Data Block Start

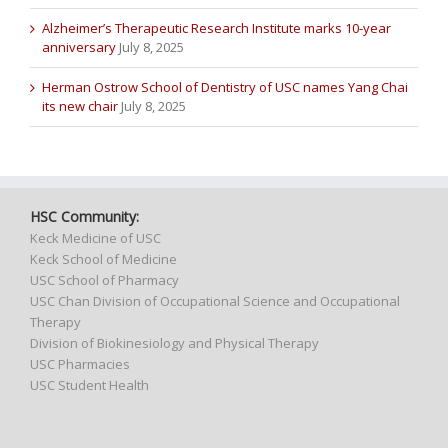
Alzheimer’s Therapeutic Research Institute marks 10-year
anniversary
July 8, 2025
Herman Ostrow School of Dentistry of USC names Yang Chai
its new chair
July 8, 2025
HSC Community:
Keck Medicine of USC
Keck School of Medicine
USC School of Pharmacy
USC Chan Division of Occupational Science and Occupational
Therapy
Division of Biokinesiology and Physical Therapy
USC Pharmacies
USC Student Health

Data Block End

*Job item*. Every line above that carries the string "School" should be copied.

*Response area*.
Herman Ostrow School of Dentistry of USC names Yang Chai
Keck School of Medicine
USC School of Pharmacy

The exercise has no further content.